▸ RECORD EXTRACTS:
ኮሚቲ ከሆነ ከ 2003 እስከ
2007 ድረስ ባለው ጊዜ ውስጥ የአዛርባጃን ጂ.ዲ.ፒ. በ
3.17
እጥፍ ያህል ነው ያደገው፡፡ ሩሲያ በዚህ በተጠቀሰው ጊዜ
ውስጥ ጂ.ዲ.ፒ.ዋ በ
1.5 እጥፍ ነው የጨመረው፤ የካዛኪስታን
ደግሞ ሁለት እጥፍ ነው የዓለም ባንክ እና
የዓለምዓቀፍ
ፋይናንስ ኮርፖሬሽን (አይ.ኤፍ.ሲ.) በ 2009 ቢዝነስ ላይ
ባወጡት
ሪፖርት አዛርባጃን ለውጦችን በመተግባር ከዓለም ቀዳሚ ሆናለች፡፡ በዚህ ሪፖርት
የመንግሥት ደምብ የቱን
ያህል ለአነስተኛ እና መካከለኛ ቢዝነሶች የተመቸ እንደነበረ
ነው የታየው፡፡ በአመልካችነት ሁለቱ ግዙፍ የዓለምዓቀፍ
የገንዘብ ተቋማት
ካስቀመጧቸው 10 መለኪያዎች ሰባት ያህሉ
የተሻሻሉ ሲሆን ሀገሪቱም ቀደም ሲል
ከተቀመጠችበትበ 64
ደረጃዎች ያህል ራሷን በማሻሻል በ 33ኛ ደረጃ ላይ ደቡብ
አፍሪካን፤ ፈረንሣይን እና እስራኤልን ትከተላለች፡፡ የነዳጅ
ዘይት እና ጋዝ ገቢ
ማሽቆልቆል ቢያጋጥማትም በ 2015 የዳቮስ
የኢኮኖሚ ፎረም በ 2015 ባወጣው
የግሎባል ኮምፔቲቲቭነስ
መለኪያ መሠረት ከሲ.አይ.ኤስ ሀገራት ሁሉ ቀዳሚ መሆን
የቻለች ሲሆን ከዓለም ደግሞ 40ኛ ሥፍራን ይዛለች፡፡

▸ ABOUT THIS EXERCISE: Search the records for the word "የዓለምዓቀፍ" and return every line that holds it.

▸ OUTPUT OF THE EXERCISE:
የዓለምዓቀፍ
ነው የታየው፡፡ በአመልካችነት ሁለቱ ግዙፍ የዓለምዓቀፍ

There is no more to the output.